• _TASKS TO PERFORM_:
1. In the piece on NSA upstream collection, translate into Spanish the sentence "The NSA statement on the issue says nothing that would suggest this is a problem with MCTs."
2. Condense the paragraph of the piece on NSA upstream collection that begins "Much of the reporting on the reason NSA" into a bulleted list that retains its main facts.

• _DOCUMENT SECTION_:
The Upstream “About” Problem Probably Pertains to SCTs, not MCTs

Much of the reporting on the reason NSA is shutting down Section 702 authorized upstream “about” collection has assumed the problem pertains to multiple communication transactions, which is when emails get sent in batches, which can include targeted emails (meaning they include a selector tied to an approved foreign target) as well as untargeted, completely domestic ones. But we know that upstream collection also collects single communication transactions that constituted entirely domestic communications, which would happen if an email from one American to another included the selector (and remember, the selector can be things beyond email and phone numbers; it might include things like encryption keys or dark web forum addresses). Collection of a completely domestic SCT would happen for different technical reasons than an MCT: it would happen whenever an Internet communication between two Americans transited overseas and got caught in filters purportedly focused exclusively on international traffic. Here’s how John Bates described SCTs in his October 3, 2011 opinion on the upstream problems.

In addition to these MCTs, NSA likely acquires tends of thousands more wholly domestic communications every year, given that NSA’s upstream collection devices will acquire a wholly domestic “about” SCT if it is routed internationally.

And I think the problem at issue probably pertains to the SCTs, not to MCTs.

The NSA statement on the issue says nothing that would suggest this is a problem with MCTs. Indeed, its example of an “about” collection is an SCT — an email that itself contains the designated selector.

An example of an “about” email communication is one that includes the targeted email address in the text or body of the email, even though the email is between two persons who are not themselves targets. The independent Privacy and Civil Liberties Oversight Board described these collection methods in an exhaustive report published in 2014.

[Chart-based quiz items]
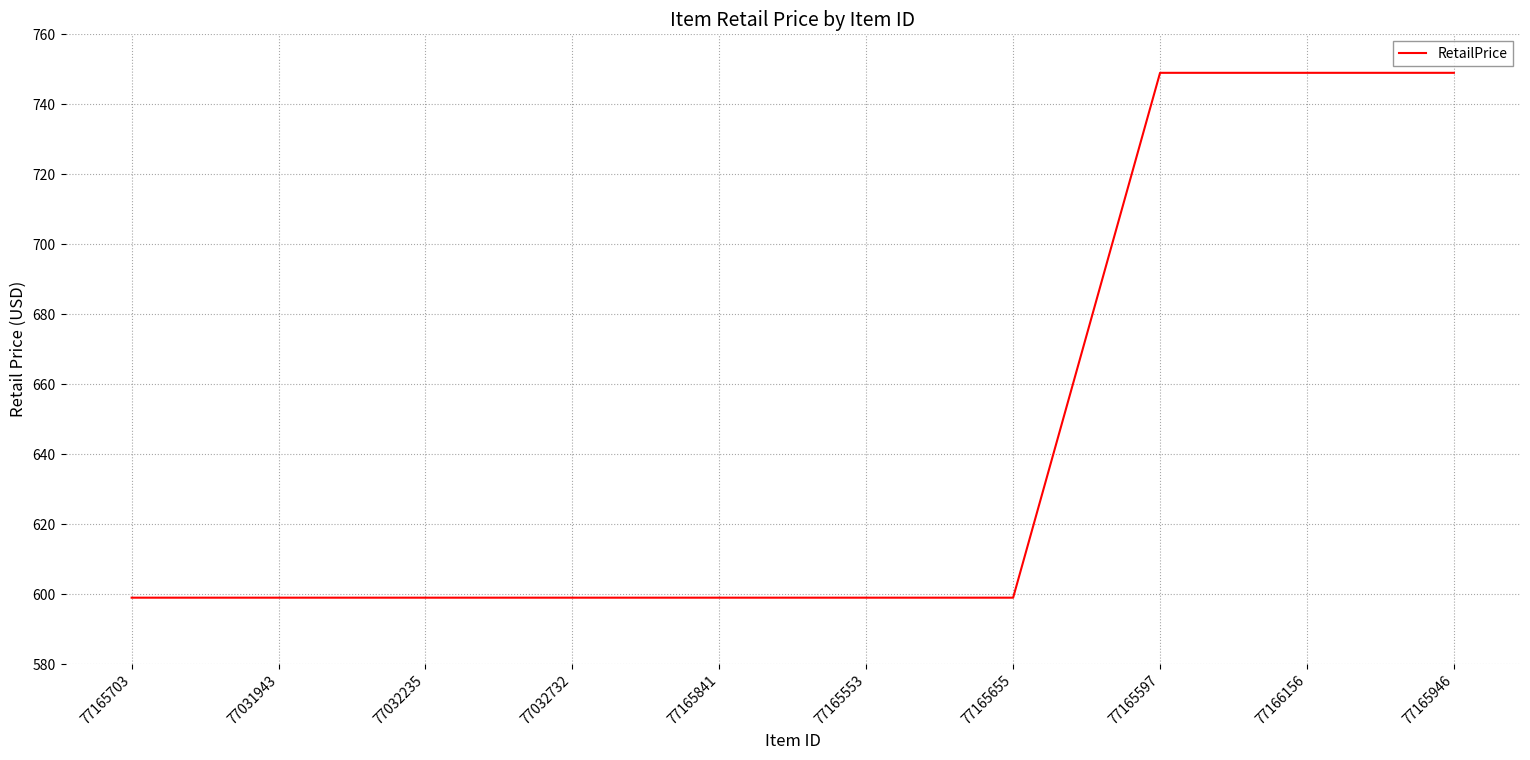

What is the greatest value displayed?

749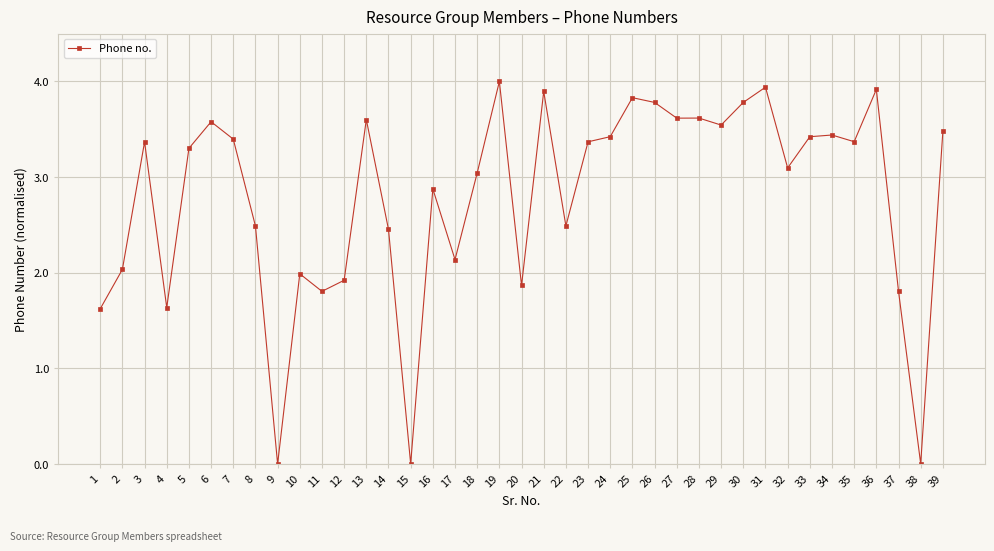

How many data points does each series have?

39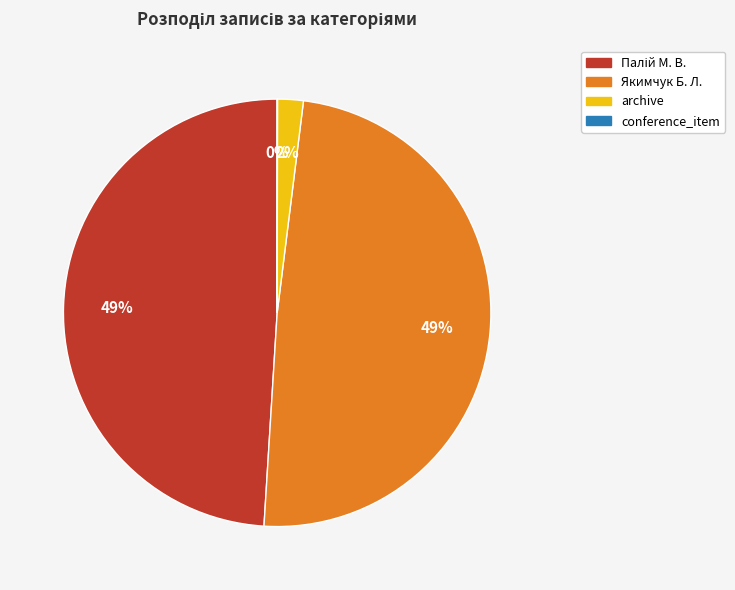

Does Якимчук Б. Л. account for over 50% of the chart?

No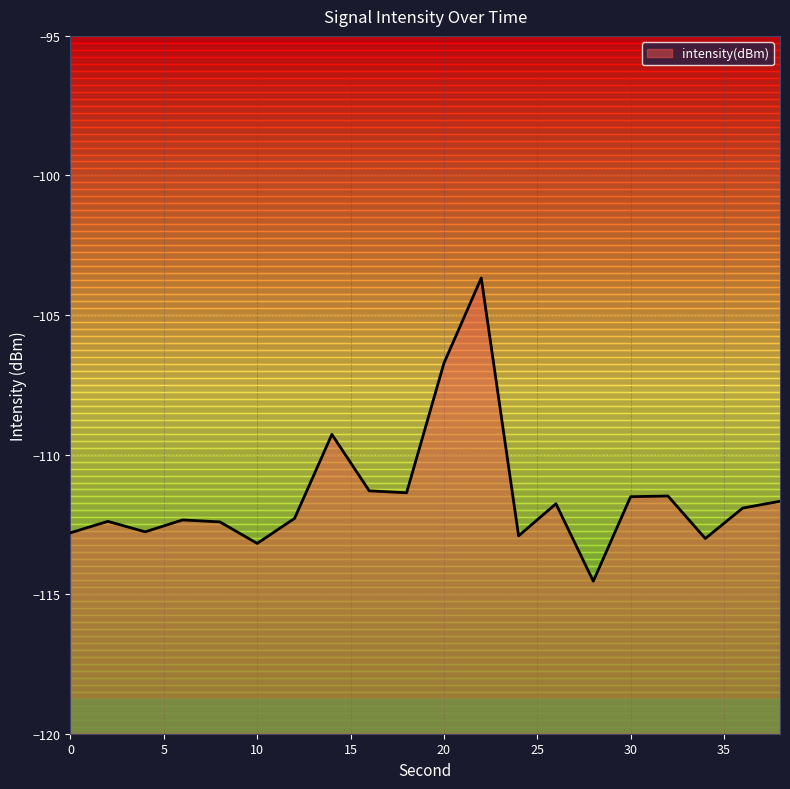

What is the average value?

-111.5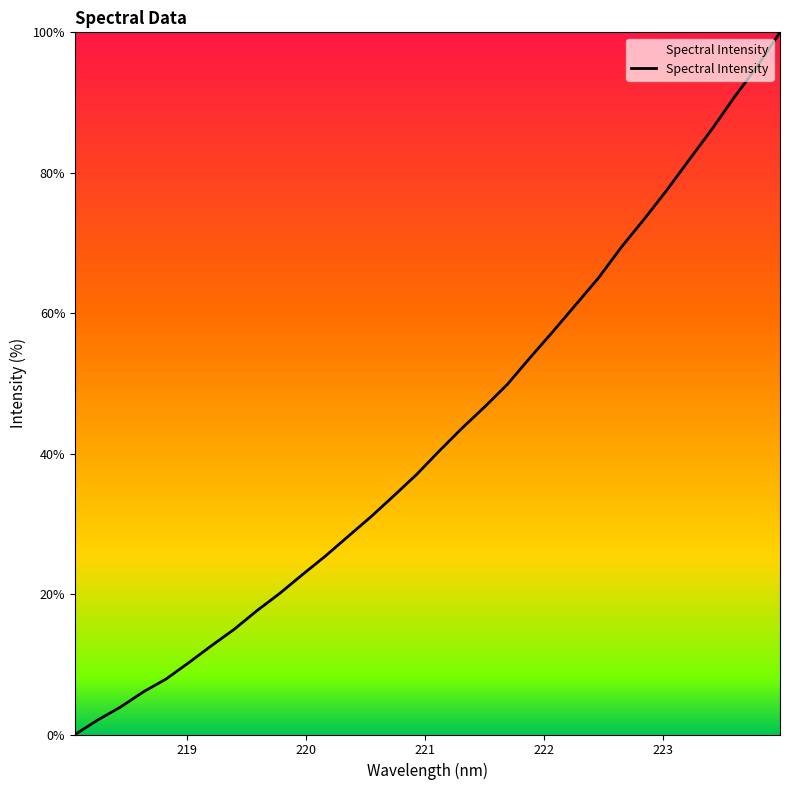

Does the chart have visible grid lines?

No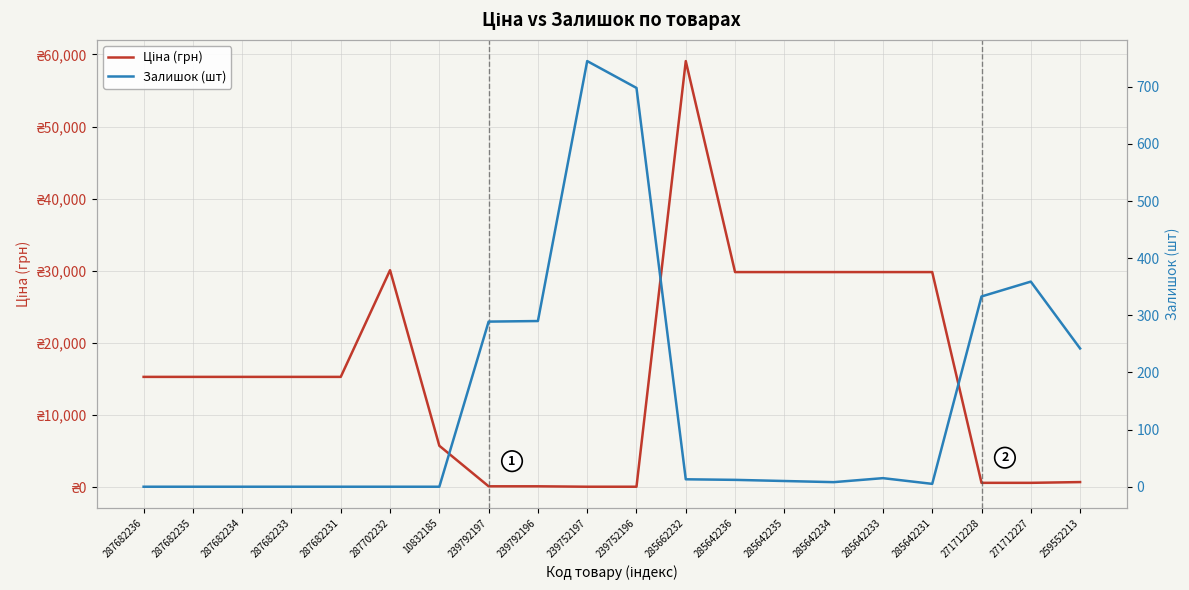

Reading left to right, extract all data points from this chart.

Ціна (грн): 287682236=15288.0	287682235=15288.0	287682234=15288.0	287682233=15288.0	287682231=15288.0	287702232=30077.8	10832185=5736.9	239792197=115.4	239792196=115.4	239752197=57.7	239752196=57.7	285662232=59075.7	285642236=29819.2	285642235=29819.2	285642234=29819.2	285642233=29819.2	285642231=29819.2	271712228=596.5	271712227=596.5	259552213=701.4
Залишок (шт): 287682236=0.0	287682235=0.0	287682234=0.0	287682233=0.0	287682231=0.0	287702232=0.0	10832185=0.0	239792197=289.0	239792196=290.0	239752197=745.0	239752196=698.0	285662232=13.0	285642236=12.0	285642235=10.0	285642234=8.0	285642233=15.0	285642231=5.0	271712228=333.0	271712227=359.0	259552213=242.0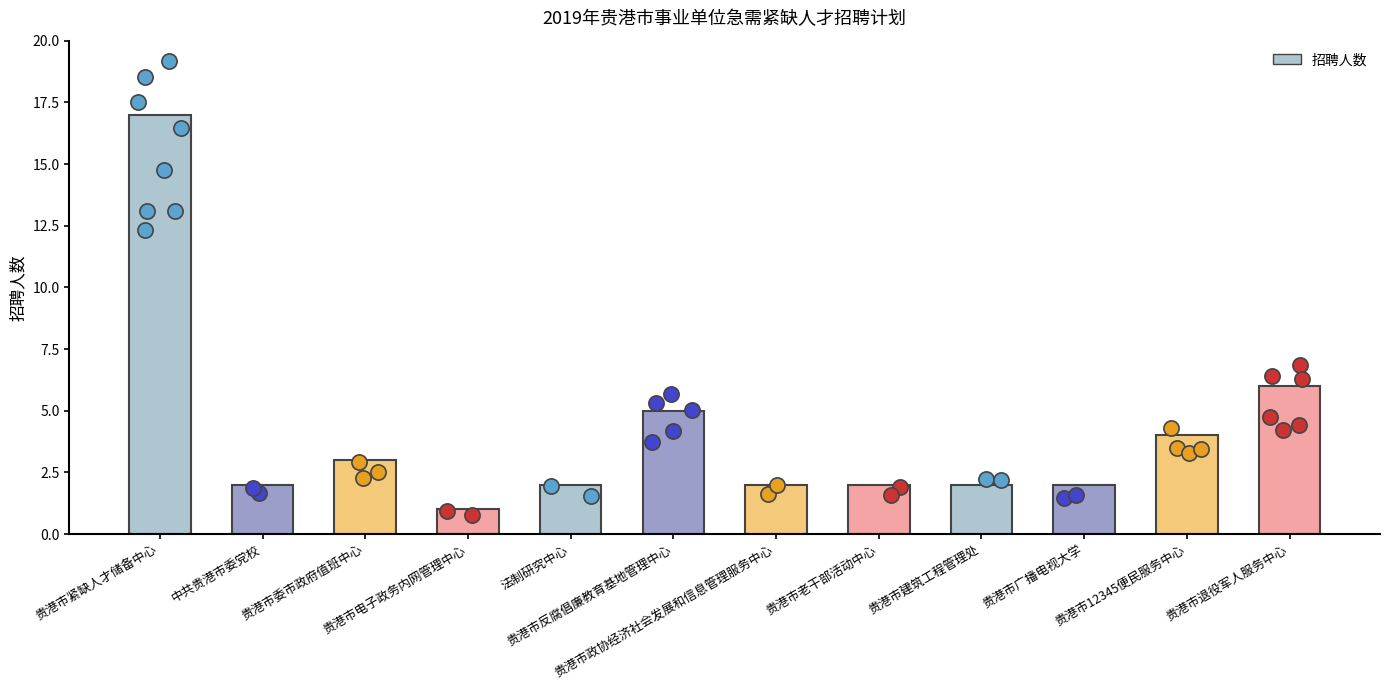

Approximately how many times larger is the value at 贵港市紧缺人才储备中心 compared to 贵港市退役军人服务中心?

2.8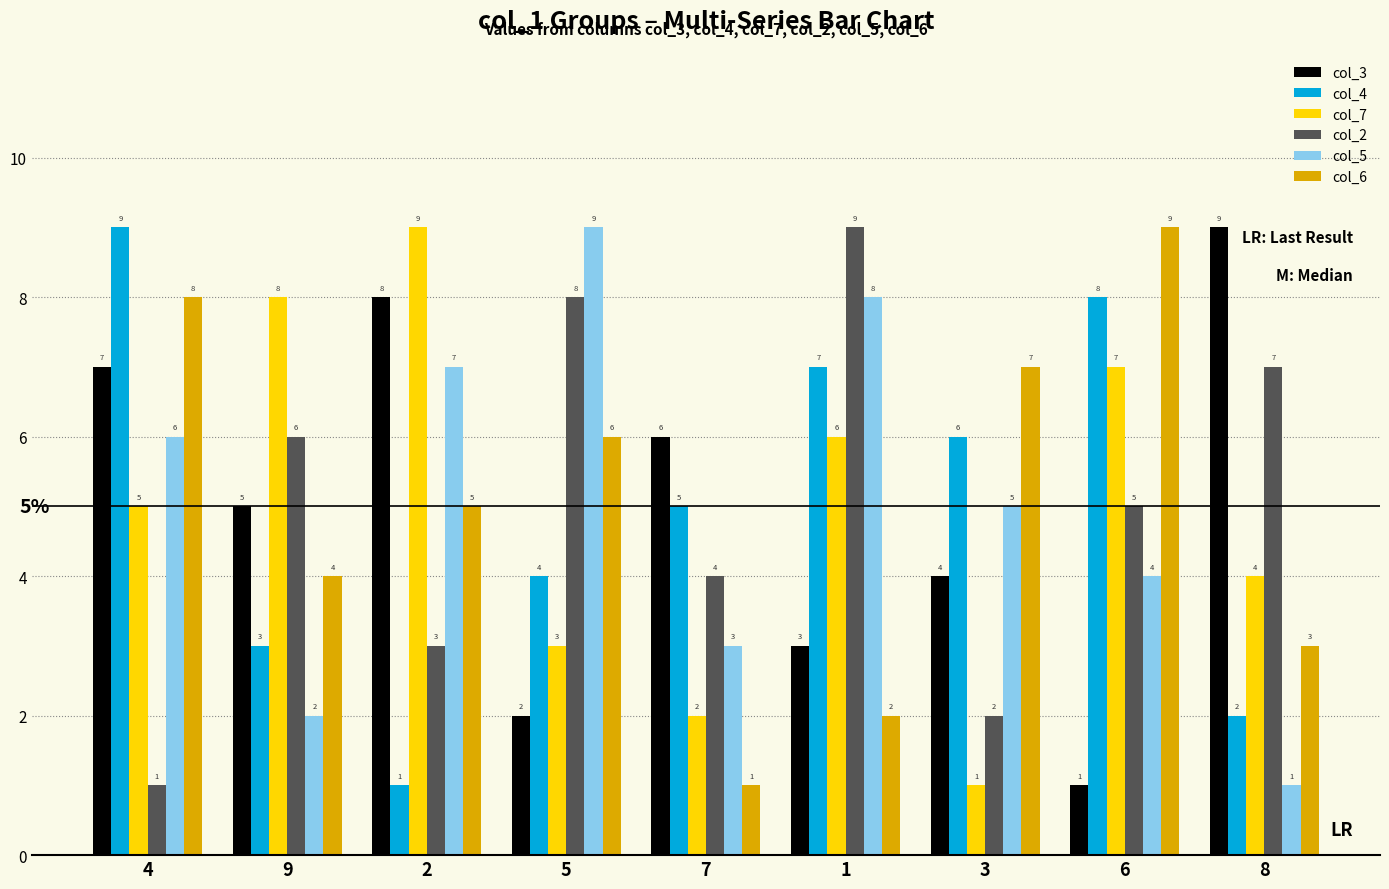

What is the difference between the second highest and minimum values in the col_4 series?

7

• _RESULTS_:
1. La declaración de la NSA sobre el asunto no dice nada que sugiera que se trata de un problema con las MCT.

2.
- Much reporting on why the NSA is shutting down Section 702 upstream "about" collection has assumed the problem concerns multiple communication transactions (MCTs). These are emails sent in batches that can mix targeted emails, which contain a selector tied to an approved foreign target, with untargeted, wholly domestic ones.
- Upstream collection also captures single communication transactions (SCTs) that are entirely domestic, as when an email from one American to another includes the selector.
- Selectors can go beyond email addresses and phone numbers to include things such as encryption keys or dark web forum addresses.
- A wholly domestic SCT is collected for different technical reasons than an MCT. This happens whenever an Internet communication between two Americans transits overseas and is caught in filters purportedly focused exclusively on international traffic.
- John Bates described SCTs in his October 3, 2011 opinion on the upstream problems.